El guerrero se acercó a él, mientras deslizaba aun más su espada a través de sus tripas, y contestó sin mirarlo:
—¡Lo sé, perfecto maestro de lo oculto! Pero jamás imaginé que, con tu acierto en este arcano arte, se me fuera infundido tal terror. ¡Es humano errar y de sabios aceptarlo! ¡Oh, aliado de la vida e hijo de la muerte! Lo que ves más allá de mi yelmo, lo que tú ves en mis pupilas no es mi amada. Contempla bien, desnuda el reflejo y adéntrate más, ¿lo notas? Es el abismo de la muerte, y mi rabia, que no acepta mi destino, me ha hecho actuar de tan violenta manera. Perdóname, anciano, he de robarte la vida, pues me has hecho contemplar lo más abominable de la mía con tal regreso, y eso, amigo mío, es cien veces peor que haber perdido a mi mujer, su existencia y compañía. Me diste venia de ser testigo de este oscuro retorno de la muerte.

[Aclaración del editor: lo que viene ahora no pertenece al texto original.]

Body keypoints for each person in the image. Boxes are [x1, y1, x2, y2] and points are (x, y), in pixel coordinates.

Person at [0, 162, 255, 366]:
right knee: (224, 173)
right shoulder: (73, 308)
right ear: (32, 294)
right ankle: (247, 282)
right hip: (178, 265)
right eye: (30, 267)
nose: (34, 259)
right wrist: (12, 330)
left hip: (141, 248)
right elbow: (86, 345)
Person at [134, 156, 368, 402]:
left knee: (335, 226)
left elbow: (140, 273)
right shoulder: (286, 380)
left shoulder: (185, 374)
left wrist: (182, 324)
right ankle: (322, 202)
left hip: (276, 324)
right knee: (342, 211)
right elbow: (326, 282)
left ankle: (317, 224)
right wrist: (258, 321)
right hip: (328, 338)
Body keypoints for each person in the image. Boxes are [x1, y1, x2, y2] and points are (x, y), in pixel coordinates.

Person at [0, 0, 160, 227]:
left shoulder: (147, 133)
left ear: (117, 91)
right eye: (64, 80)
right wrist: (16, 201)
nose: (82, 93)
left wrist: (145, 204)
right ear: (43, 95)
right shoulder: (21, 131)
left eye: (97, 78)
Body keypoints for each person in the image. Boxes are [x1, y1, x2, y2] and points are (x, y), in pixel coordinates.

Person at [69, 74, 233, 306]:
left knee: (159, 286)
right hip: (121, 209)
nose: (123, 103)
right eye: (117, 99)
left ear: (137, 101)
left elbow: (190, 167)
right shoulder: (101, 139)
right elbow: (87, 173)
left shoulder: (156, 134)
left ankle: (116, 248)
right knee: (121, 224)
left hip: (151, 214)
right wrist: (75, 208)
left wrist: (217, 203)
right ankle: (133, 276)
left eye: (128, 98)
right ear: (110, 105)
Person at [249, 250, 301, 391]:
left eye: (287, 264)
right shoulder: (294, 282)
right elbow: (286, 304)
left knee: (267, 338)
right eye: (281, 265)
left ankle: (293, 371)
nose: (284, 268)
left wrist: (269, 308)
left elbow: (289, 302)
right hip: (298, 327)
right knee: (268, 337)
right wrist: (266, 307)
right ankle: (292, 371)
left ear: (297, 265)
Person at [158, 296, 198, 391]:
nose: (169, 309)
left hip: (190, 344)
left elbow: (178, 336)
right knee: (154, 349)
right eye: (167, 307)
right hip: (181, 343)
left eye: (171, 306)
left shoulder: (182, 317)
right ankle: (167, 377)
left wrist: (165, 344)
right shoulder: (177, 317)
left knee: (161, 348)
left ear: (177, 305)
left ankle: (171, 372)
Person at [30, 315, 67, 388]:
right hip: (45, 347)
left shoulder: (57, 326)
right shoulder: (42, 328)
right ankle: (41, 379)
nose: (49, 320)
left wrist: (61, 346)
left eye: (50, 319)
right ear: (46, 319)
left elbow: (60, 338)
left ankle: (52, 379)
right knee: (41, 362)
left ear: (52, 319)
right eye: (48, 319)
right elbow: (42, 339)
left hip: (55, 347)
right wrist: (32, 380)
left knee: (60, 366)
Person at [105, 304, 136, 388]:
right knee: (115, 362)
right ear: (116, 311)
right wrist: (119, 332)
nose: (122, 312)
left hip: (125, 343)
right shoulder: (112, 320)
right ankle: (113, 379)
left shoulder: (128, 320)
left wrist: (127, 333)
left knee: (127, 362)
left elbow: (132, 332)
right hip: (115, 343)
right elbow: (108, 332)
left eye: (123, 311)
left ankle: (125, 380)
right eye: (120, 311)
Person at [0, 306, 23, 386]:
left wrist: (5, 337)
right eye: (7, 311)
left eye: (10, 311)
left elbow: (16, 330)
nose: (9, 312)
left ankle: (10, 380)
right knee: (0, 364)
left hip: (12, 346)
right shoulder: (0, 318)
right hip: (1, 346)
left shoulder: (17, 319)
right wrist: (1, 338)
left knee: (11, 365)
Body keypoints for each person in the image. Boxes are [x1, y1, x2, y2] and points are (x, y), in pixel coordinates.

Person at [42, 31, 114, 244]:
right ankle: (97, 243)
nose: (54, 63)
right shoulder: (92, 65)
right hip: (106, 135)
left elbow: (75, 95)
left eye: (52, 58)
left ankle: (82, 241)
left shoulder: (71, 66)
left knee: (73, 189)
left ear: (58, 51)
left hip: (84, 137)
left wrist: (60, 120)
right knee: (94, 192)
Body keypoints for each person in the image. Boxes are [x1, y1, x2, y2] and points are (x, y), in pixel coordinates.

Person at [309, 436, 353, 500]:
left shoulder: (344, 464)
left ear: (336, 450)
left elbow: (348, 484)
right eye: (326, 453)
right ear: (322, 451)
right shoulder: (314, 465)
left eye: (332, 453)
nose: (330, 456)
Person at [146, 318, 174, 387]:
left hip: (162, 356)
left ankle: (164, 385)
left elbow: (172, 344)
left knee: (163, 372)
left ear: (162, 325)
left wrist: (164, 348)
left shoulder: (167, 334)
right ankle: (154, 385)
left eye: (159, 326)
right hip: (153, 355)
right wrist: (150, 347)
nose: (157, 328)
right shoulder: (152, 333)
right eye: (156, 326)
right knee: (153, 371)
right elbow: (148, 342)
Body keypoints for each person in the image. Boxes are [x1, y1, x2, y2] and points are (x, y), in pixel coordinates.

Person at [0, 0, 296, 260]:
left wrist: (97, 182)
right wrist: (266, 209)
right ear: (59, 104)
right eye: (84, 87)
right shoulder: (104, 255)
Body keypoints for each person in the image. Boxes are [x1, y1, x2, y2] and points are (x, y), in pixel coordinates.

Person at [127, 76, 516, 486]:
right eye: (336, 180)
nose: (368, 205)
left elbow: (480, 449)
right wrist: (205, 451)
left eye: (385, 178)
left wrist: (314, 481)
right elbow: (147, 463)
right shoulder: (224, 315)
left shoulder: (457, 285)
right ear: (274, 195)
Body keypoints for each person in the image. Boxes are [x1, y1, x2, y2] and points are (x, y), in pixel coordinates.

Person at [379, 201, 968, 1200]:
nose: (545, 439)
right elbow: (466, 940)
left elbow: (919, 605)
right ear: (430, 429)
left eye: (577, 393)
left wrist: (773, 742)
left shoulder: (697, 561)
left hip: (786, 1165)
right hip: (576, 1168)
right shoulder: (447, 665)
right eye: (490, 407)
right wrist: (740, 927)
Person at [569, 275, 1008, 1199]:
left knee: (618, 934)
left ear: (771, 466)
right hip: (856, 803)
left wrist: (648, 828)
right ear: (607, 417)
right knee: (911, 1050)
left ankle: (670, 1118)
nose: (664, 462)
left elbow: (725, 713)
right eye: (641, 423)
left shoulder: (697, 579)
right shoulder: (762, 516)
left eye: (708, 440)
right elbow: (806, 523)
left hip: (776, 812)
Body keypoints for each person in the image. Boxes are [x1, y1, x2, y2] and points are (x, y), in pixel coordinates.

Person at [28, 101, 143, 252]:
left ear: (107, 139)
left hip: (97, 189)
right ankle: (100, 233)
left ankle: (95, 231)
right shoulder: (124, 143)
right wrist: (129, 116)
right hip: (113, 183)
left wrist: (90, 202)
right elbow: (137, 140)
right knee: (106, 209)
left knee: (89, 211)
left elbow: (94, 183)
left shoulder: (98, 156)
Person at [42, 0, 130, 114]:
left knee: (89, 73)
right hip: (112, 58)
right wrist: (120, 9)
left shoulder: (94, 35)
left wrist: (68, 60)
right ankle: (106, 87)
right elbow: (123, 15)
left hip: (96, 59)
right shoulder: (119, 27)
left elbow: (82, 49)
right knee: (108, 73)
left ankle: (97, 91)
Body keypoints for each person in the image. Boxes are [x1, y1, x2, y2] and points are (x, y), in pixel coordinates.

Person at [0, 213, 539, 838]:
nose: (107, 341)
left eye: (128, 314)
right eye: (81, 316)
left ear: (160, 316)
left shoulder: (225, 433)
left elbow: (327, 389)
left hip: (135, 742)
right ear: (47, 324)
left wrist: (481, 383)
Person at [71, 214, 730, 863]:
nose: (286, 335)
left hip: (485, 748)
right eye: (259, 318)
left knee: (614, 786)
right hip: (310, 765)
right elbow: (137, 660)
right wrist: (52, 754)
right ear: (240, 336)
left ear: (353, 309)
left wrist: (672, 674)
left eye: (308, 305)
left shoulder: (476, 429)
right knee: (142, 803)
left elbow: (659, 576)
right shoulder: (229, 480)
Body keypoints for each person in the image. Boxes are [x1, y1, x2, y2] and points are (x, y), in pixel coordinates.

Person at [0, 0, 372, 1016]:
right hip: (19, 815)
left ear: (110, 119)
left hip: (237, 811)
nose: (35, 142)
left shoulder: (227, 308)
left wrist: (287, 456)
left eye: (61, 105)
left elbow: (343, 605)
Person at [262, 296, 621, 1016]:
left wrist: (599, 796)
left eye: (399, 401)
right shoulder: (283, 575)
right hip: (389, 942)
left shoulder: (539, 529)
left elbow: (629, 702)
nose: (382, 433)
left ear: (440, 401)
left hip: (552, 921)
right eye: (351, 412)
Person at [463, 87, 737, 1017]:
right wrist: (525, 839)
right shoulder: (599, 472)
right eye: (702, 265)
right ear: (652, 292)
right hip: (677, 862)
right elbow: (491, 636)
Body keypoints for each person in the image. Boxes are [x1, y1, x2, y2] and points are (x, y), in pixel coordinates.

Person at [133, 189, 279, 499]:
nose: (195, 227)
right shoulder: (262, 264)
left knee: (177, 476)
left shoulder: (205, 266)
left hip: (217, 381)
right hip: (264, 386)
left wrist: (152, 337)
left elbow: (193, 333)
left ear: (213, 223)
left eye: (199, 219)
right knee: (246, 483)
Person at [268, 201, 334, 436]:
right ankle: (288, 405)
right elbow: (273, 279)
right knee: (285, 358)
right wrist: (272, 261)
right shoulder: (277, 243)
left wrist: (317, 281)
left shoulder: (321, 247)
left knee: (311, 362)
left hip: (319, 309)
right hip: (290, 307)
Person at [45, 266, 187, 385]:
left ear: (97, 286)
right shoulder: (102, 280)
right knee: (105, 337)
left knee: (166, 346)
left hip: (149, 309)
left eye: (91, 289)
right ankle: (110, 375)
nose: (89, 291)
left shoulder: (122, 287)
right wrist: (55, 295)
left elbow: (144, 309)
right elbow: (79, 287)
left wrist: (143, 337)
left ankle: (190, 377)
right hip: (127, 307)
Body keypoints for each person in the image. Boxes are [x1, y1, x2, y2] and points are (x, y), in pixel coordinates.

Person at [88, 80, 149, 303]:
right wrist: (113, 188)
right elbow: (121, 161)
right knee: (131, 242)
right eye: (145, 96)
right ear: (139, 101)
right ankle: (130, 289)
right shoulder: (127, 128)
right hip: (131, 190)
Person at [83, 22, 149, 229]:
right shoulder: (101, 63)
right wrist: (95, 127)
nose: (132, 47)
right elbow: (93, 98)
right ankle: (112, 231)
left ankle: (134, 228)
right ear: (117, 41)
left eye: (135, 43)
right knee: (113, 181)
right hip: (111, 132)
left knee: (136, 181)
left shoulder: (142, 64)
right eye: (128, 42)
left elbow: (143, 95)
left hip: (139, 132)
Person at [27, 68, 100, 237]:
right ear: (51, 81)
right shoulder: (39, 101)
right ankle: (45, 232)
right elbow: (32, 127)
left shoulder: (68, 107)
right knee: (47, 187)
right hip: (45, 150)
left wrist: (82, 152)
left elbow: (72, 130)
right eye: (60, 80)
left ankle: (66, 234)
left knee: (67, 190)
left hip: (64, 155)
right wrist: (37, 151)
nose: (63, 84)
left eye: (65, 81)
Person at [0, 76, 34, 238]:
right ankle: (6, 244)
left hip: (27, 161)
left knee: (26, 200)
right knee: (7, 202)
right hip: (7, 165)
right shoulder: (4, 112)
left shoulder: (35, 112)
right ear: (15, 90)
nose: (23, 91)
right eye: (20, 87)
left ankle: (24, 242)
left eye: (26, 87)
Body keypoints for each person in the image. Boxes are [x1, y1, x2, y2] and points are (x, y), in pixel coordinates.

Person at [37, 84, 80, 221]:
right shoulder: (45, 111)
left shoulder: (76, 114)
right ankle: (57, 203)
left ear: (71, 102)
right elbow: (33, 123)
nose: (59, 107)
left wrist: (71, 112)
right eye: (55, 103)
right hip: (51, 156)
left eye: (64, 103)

Cuando el guerrero terminó su doloroso discurso, sacó la espada de las entrañas del nigromante; el anciano cayó muerto. El hombre se acercó a la carcasa de lo que alguna vez fue su amada, y se retiró yelmo, peto y cota de malla, dejando su torso desnudo. Tiró su sangrante espada, y llevó su mano derecha al rostro de aquel cascarón de carne vacío, y con la izquierda desenvainó su daga. Y antes de que la tentación lo envenenara con un beso a tal aberración retornada de la muerte, clavó la daga en la carne…hondo, tan hondo.
Hace mucho tiempo que pasó. Lo sé muy bien, fue el juglar quien me lo cantó; con su lira y su peculiar voz amena. El asesinato de un nigromante, el suicidio de un guerrero y el retorno de una mujer muerta.
Ahora, ese cuerpo donde no habita ningún alma, camina desnudo por los bosques, atrayendo las miradas de uno que otro bandolero lo bastante valiente como para fijar su vista en ella. Una vez la vi de cerca, y en sus ojos contemplé la proyección de aquel guerrero, justo antes de negar un beso…un beso que nunca fue.